Neyse, bu fotoğrafı çekelim. Ama
belirtelim ki, CHP Ana Muhalefet olamadığı zaman, alternatifleri vardır ve
çıkacaktır.
CHP
belediyeleri öğreniyor
Ege’nin yukarıdan başlangıç ilçesi
Küçükkuyu’yu ve Adatepe köyünü gezdik. Vesile, zeytin hasadı kapama şenliği. Cengiz Balkan CHP’li belediye başkanı,
iki dönemdir. Zeytincinin sorunları üzerine konuşmaları, dertleri de dinlemiş olduk..Uzun
zamandır Küçükkuyu’dan geçmemiştim. Yüzü epey değişmiş, altyapı ve kanalizasyon
sorunları çözülmüş. İki günlük gözlemlerim sonucu dedim ki kendime, CHP’li belediyeler hizmet etmeyi, halkla
kaynaşmayı öğrenmişler. Bir de şirin bir kent müzesi açılışını izledik.
Eskiden CHP ayrı, belediyeler ayrı ve
kopuktu. Merkez bırakırdı herkesi kendi haline. Şimdi yerelle ilişkili bir
başkan yardımcı var. Ama daha önemlisi, yerelde politika üretimine geçilmiş.

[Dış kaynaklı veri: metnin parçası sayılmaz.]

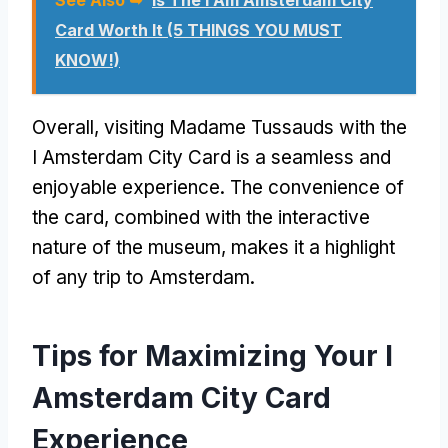
Card Worth It (5 THINGS YOU MUST
KNOW!)
Overall, visiting Madame Tussauds with the
I Amsterdam City Card is a seamless and
enjoyable experience. The convenience of
the card, combined with the interactive
nature of the museum, makes it a highlight
of any trip to Amsterdam.
Tips for Maximizing Your I
Amsterdam City Card
Experience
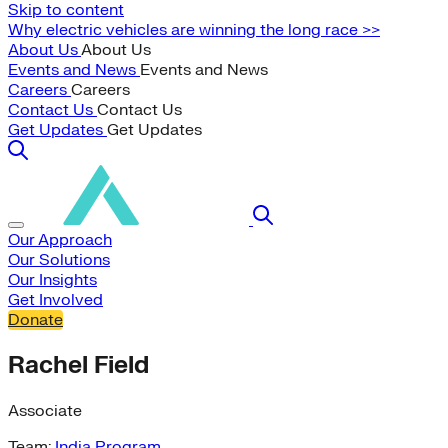
Skip to content
Why electric vehicles are winning the long race >>
About Us
About Us
Events and News
Events and News
Careers
Careers
Contact Us
Contact Us
Get Updates
Get Updates
Our Approach
Our Solutions
Our Insights
Get Involved
Donate
Rachel Field
Associate
Team:
India Program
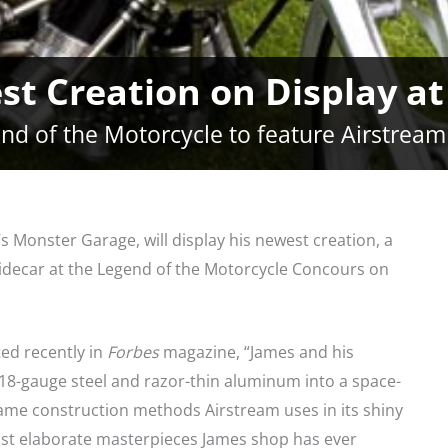
est Creation on Display 
nd of the Motorcycle to feature Airstream
s Monster Garage, will display his newest creation, a
idecar at the Legend of the Motorcycle Concours on
ed recently in
Forbes
magazine, “James and his
8-gauge steel and razor-thin aluminum into a space-
same construction methods Airstream uses in its shiny
 most elaborate masterpieces James shop has ever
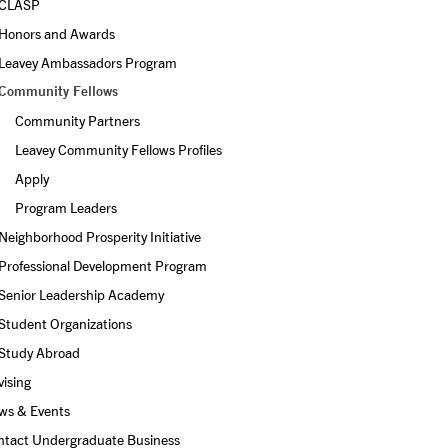
CLASP
Honors and Awards
Leavey Ambassadors Program
Community Fellows
Community Partners
Leavey Community Fellows Profiles
Apply
Program Leaders
Neighborhood Prosperity Initiative
Professional Development Program
Senior Leadership Academy
Student Organizations
Study Abroad
ising
ws & Events
ntact Undergraduate Business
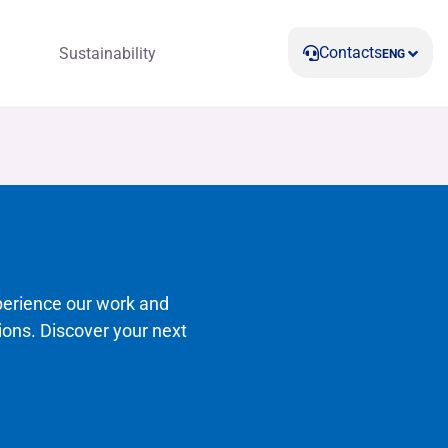
Contacts
Sustainability
ENG
perience our work and
ions. Discover your next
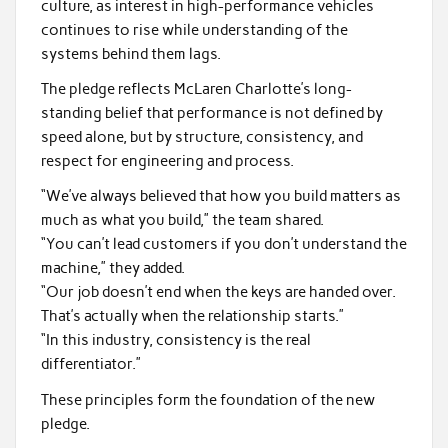
culture, as interest in high-performance vehicles
continues to rise while understanding of the
systems behind them lags.
The pledge reflects McLaren Charlotte’s long-
standing belief that performance is not defined by
speed alone, but by structure, consistency, and
respect for engineering and process.
“We’ve always believed that how you build matters as
much as what you build,” the team shared.
“You can’t lead customers if you don’t understand the
machine,” they added.
“Our job doesn’t end when the keys are handed over.
That’s actually when the relationship starts.”
“In this industry, consistency is the real
differentiator.”
These principles form the foundation of the new
pledge.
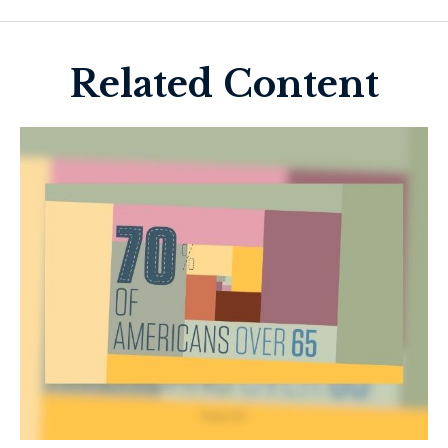
Related Content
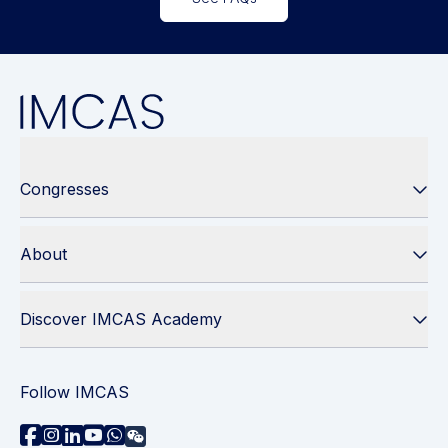
Congresses
About
Discover IMCAS Academy
Follow IMCAS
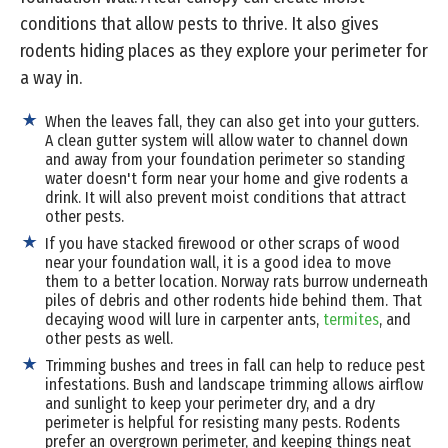
conditions that allow pests to thrive. It also gives
rodents hiding places as they explore your perimeter for
a way in.
When the leaves fall, they can also get into your gutters.
A clean gutter system will allow water to channel down
and away from your foundation perimeter so standing
water doesn't form near your home and give rodents a
drink. It will also prevent moist conditions that attract
other pests.
If you have stacked firewood or other scraps of wood
near your foundation wall, it is a good idea to move
them to a better location. Norway rats burrow underneath
piles of debris and other rodents hide behind them. That
decaying wood will lure in carpenter ants,
termites
, and
other pests as well.
Trimming bushes and trees in fall can help to reduce pest
infestations. Bush and landscape trimming allows airflow
and sunlight to keep your perimeter dry, and a dry
perimeter is helpful for resisting many pests. Rodents
prefer an overgrown perimeter, and keeping things neat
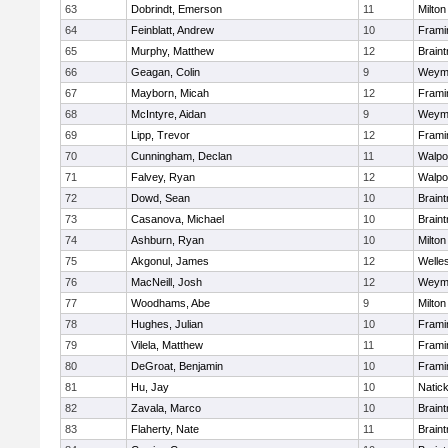
63
Dobrindt, Emerson
11
Milton
64
Feinblatt, Andrew
10
Fram
65
Murphy, Matthew
12
Braint
66
Geagan, Colin
9
Weym
67
Mayborn, Micah
12
Fram
68
McIntyre, Aidan
9
Weym
69
Lipp, Trevor
12
Fram
70
Cunningham, Declan
11
Walpo
71
Falvey, Ryan
12
Walpo
72
Dowd, Sean
10
Braint
73
Casanova, Michael
10
Braint
74
Ashburn, Ryan
10
Milton
75
Akgonul, James
12
Welle
76
MacNeill, Josh
12
Weym
77
Woodhams, Abe
9
Milton
78
Hughes, Julian
10
Fram
79
Vilela, Matthew
11
Fram
80
DeGroat, Benjamin
10
Fram
81
Hu, Jay
10
Natic
82
Zavala, Marco
10
Braint
83
Flaherty, Nate
11
Braint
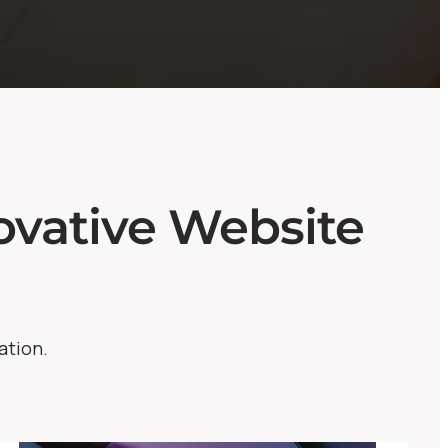
vative Website
ation.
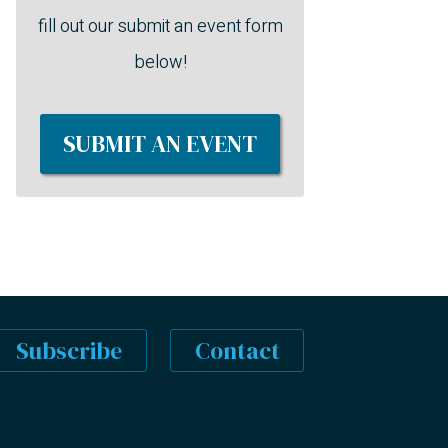
fill out our submit an event form
below!
SUBMIT AN EVENT
Subscribe
Contact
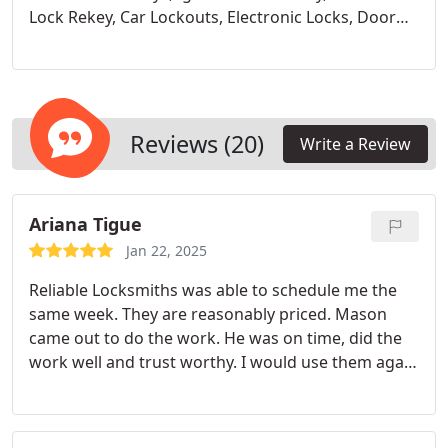
Lock Rekey,
Car Lockouts,
Electronic Locks,
Door
Latch Replacement,
Install A New Lock,
Laser Cut
Keys,
Key Programing,
Fobs,
Transponder Keys,
Metal Keys,
Door Handel Replacements
Reviews (20)
Write a Review
Ariana Tigue
Jan 22, 2025
Reliable Locksmiths was able to schedule me the
same week. They are reasonably priced. Mason
came out to do the work. He was on time, did the
work well and trust worthy. I would use them again
and request Mason by name.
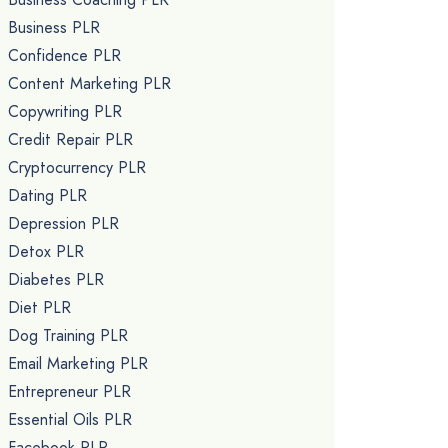
Business PLR
Confidence PLR
Content Marketing PLR
Copywriting PLR
Credit Repair PLR
Cryptocurrency PLR
Dating PLR
Depression PLR
Detox PLR
Diabetes PLR
Diet PLR
Dog Training PLR
Email Marketing PLR
Entrepreneur PLR
Essential Oils PLR
Facebook PLR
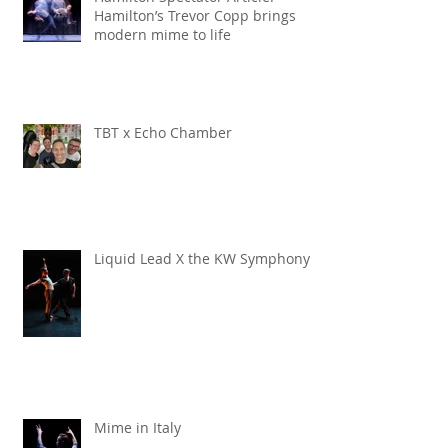
Hamilton’s Trevor Copp brings
modern mime to life
TBT x Echo Chamber
Liquid Lead X the KW Symphony
Mime in Italy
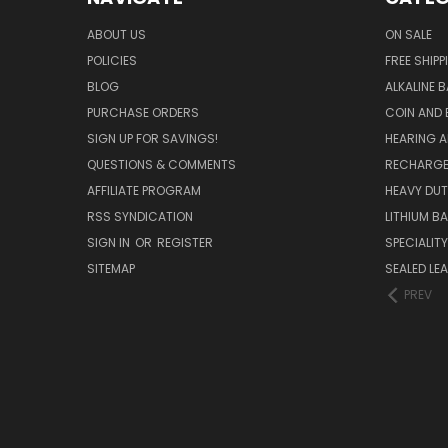
ABOUT US
ON SALE
POLICIES
FREE SHIPP
BLOG
ALKALINE 
PURCHASE ORDERS
COIN AND 
SIGN UP FOR SAVINGS!
HEARING A
QUESTIONS & COMMENTS
RECHARGE
AFFILIATE PROGRAM
HEAVY DUT
RSS SYNDICATION
LITHIUM B
SIGN IN
OR
REGISTER
SPECIALIT
SITEMAP
SEALED LEA
PREV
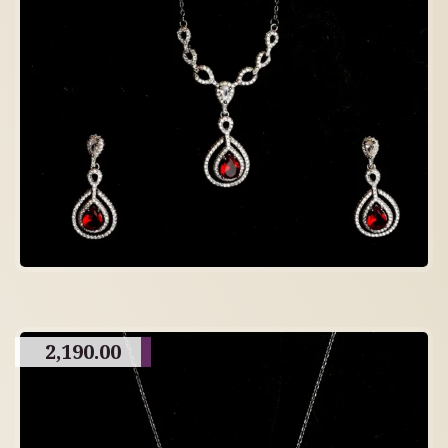
2,190.00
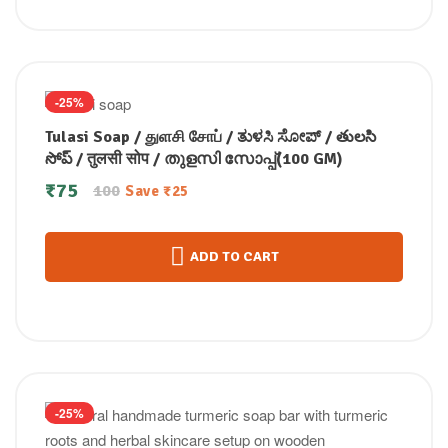
-25%
Tulasi Soap / துளசி சோப் / ತುಳಸಿ ಸೋಪ್ / తులసి
సోప్ / तुलसी सोप / തുളസി സോപ്പ്(100 GM)
₹
75
100
Save
₹
25
ADD TO CART
-25%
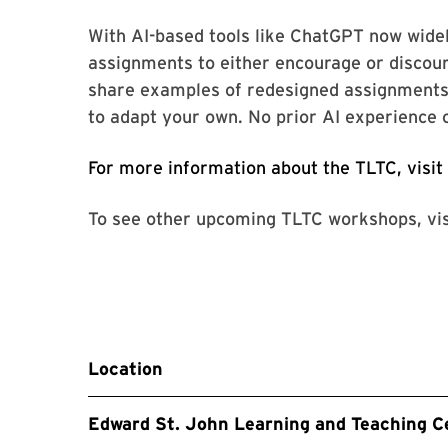
With AI-based tools like ChatGPT now widel
assignments to either encourage or discoura
share examples of redesigned assignments 
to adapt your own. No prior AI experience 
For more information about the TLTC, visit
To see other upcoming TLTC workshops, vi
Location
Edward St. John Learning and Teaching C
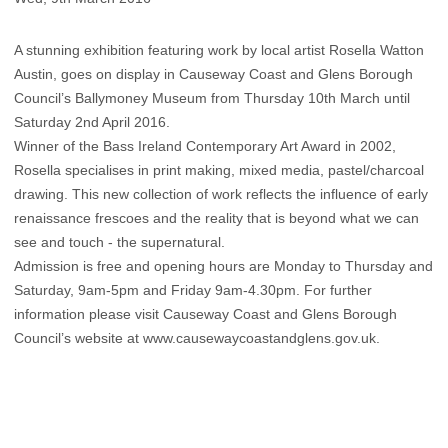
A stunning exhibition featuring work by local artist Rosella Watton
Austin, goes on display in Causeway Coast and Glens Borough
Council’s Ballymoney Museum from Thursday 10th March until
Saturday 2nd April 2016.
Winner of the Bass Ireland Contemporary Art Award in 2002,
Rosella specialises in print making, mixed media, pastel/charcoal
drawing. This new collection of work reflects the influence of early
renaissance frescoes and the reality that is beyond what we can
see and touch - the supernatural.
Admission is free and opening hours are Monday to Thursday and
Saturday, 9am-5pm and Friday 9am-4.30pm. For further
information please visit Causeway Coast and Glens Borough
Council’s website at www.causewaycoastandglens.gov.uk.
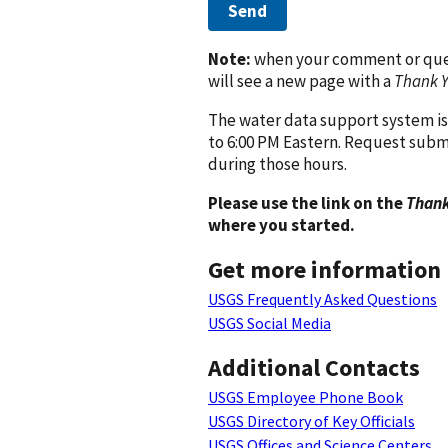
Send
Note:
when your comment or quest
will see a new page with a
Thank 
The water data support system is
to 6:00 PM Eastern. Request subm
during those hours.
Please use the link on the
Thank
where you started.
Get more information
USGS Frequently Asked Questions
USGS Social Media
Additional Contacts
USGS Employee Phone Book
USGS Directory of Key Officials
USGS Offices and Science Centers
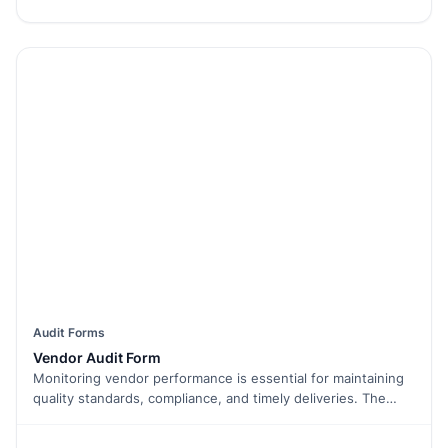
best vendors for your company.
Audit Forms
Vendor Audit Form
Monitoring vendor performance is essential for maintaining
quality standards, compliance, and timely deliveries. The
Vendor Audit Form helps businesses evaluate their vendors
by tracking key metrics such as quality, service, and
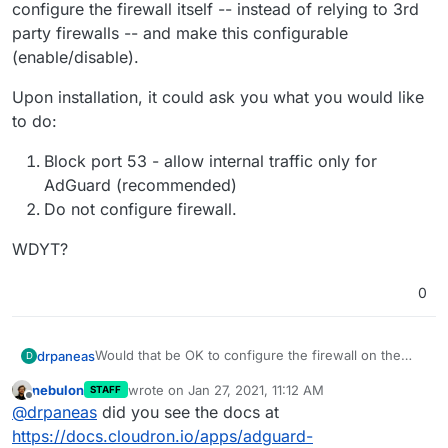
configure the firewall itself -- instead of relying to 3rd
party firewalls -- and make this configurable
(enable/disable).
Upon installation, it could ask you what you would like
to do:
Block port 53 - allow internal traffic only for
AdGuard (recommended)
Do not configure firewall.
WDYT?
0
Would that be OK to configure the firewall on the
drpaneas
D
machine where cloudron is running? In the
nebulon
wrote on
Jan 27, 2021, 11:12 AM
STAFF
documentation says to not touch iptables/ufw and
Upon installation, it could ask you what you would
last edited by
Offline
@
drpaneas
did you see the docs at
similar stuff, so I guess it's not a good idea. Yet,
like to do:
since this is a very serious matter of having AdGuard
Block port 53 - allow internal traffic only for
https://docs.cloudron.io/apps/adguard-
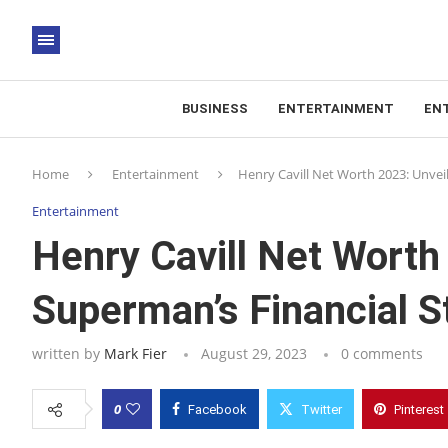
BUSINESS
ENTERTAINMENT
EN
Home
Entertainment
Henry Cavill Net Worth 2023: Unvei
Entertainment
Henry Cavill Net Worth
Superman’s Financial S
written by
Mark Fier
August 29, 2023
0 comments
0
Facebook
Twitter
Pinterest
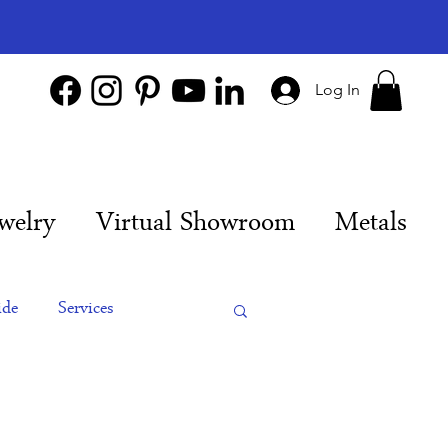
Log In
welry
Virtual Showroom
Metals
ide
Services
es
Engagement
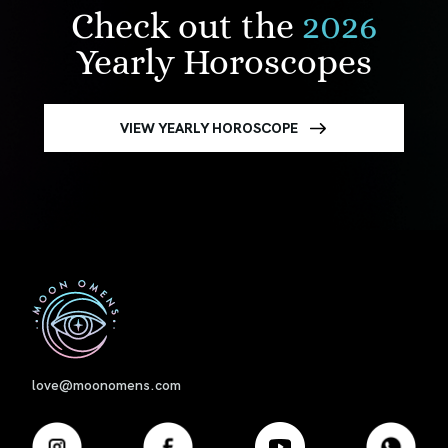
Check out the
2026
Yearly Horoscopes
VIEW YEARLY HOROSCOPE
First
love@moonomens.com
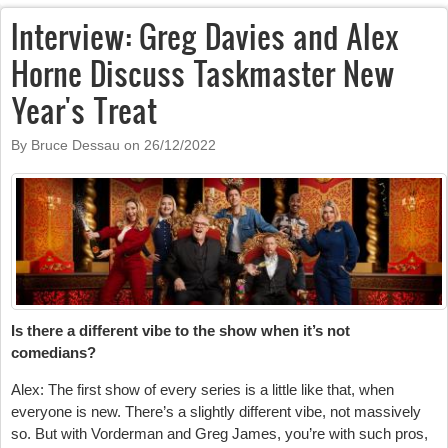
Interview: Greg Davies and Alex
Horne Discuss Taskmaster New
Year's Treat
By Bruce Dessau on
26/12/2022
Is there a different vibe to the show when it’s not
comedians?
Alex: The first show of every series is a little like that, when
everyone is new. There’s a slightly different vibe, not massively
so. But with Vorderman and Greg James, you’re with such pros,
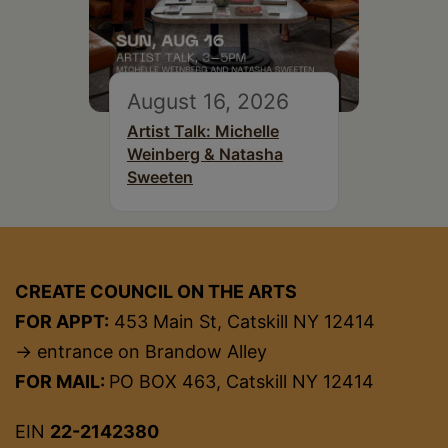
August 16, 2026
Artist Talk: Michelle
Weinberg & Natasha
Sweeten
CREATE COUNCIL ON THE ARTS
FOR APPT:
453 Main St, Catskill NY 12414
→ entrance on Brandow Alley
FOR MAIL:
PO BOX 463, Catskill NY 12414
EIN
22-2142380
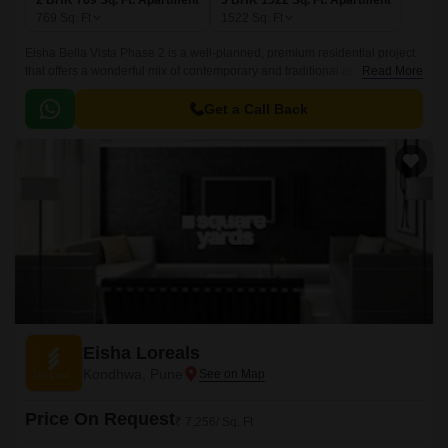
2 BHK 769 Sq. Ft. Apartment
3 BHK 1522 Sq. Ft. Apartment
769
Sq. Ft
1522
Sq. Ft
Eisha Bella Vista Phase 2 is a well-planned, premium residential project
that offers a wonderful mix of contemporary and traditional architecture.
Read More
Spread over an area of 2 BHK-3 BHK, 769 sqft to 1522 sqft, the project
offers an excellent range of contemporary and traditional architecture with
Get a Call Back
sizes ranging from 769 sqft to 1522 sqft.
Eisha Loreals
Kondhwa, Pune
Price On Request
₹ 7,256/ Sq. Ft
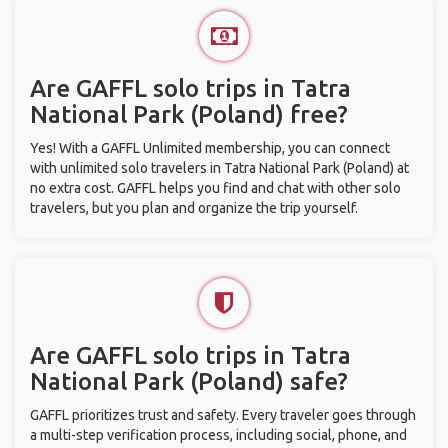
Are GAFFL solo trips in Tatra
National Park (Poland) free?
Yes! With a GAFFL Unlimited membership, you can connect
with unlimited solo travelers in Tatra National Park (Poland) at
no extra cost. GAFFL helps you find and chat with other solo
travelers, but you plan and organize the trip yourself.
Are GAFFL solo trips in Tatra
National Park (Poland) safe?
GAFFL prioritizes trust and safety. Every traveler goes through
a multi-step verification process, including social, phone, and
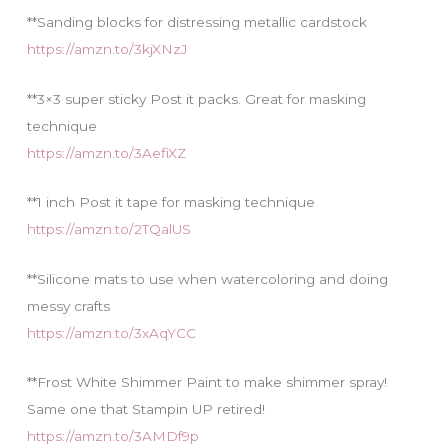
**Sanding blocks for distressing metallic cardstock
https://amzn.to/3kjXNzJ
**3×3 super sticky Post it packs. Great for masking
technique
https://amzn.to/3AefiXZ
**1 inch Post it tape for masking technique
https://amzn.to/2TQalUS
**Silicone mats to use when watercoloring and doing
messy crafts
https://amzn.to/3xAqYCC
**Frost White Shimmer Paint to make shimmer spray!
Same one that Stampin UP retired!
https://amzn.to/3AMDf9p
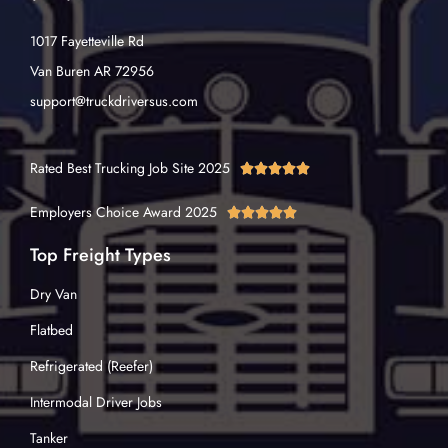
1017 Fayetteville Rd
Van Buren AR 72956
support@truckdriversus.com
Rated Best Trucking Job Site 2025





Employers Choice Award 2025





Top Freight Types
Dry Van
Flatbed
Refrigerated (Reefer)
Intermodal Driver Jobs
Tanker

Mesela Seferihisar Bld.Bşk. Tunç Soylu
da oradaydı. Ve yakın çevre belediye başkanları da.. Sosyal Demokrat
Belediyeler Derneği (SODEM)’i kurmuşlar (2011); büyük bir iletişim, karşılıklı
yardımlaşma/öğrenme, proje alış verişi uygulama vb. Üstelik Avrupa ile ilişkilere
girmişler. Sosyal, siyasal, kültürel ilişkileri geliştiriyorlar ve projelere
fonlardan kaynaklara ulaşıyorlar. 80 üye, 9 milyon nüfusu temsil yeteneğine
ulaşmışlar.
CHP yerelde öğreniyor. Ama geçen yerel
seçimlerde gördüğümüz gibi de, Merkez, yerelde kaybedecek politikalardan da
sıyrılamıyor. Yerel’e selam ve başarılar.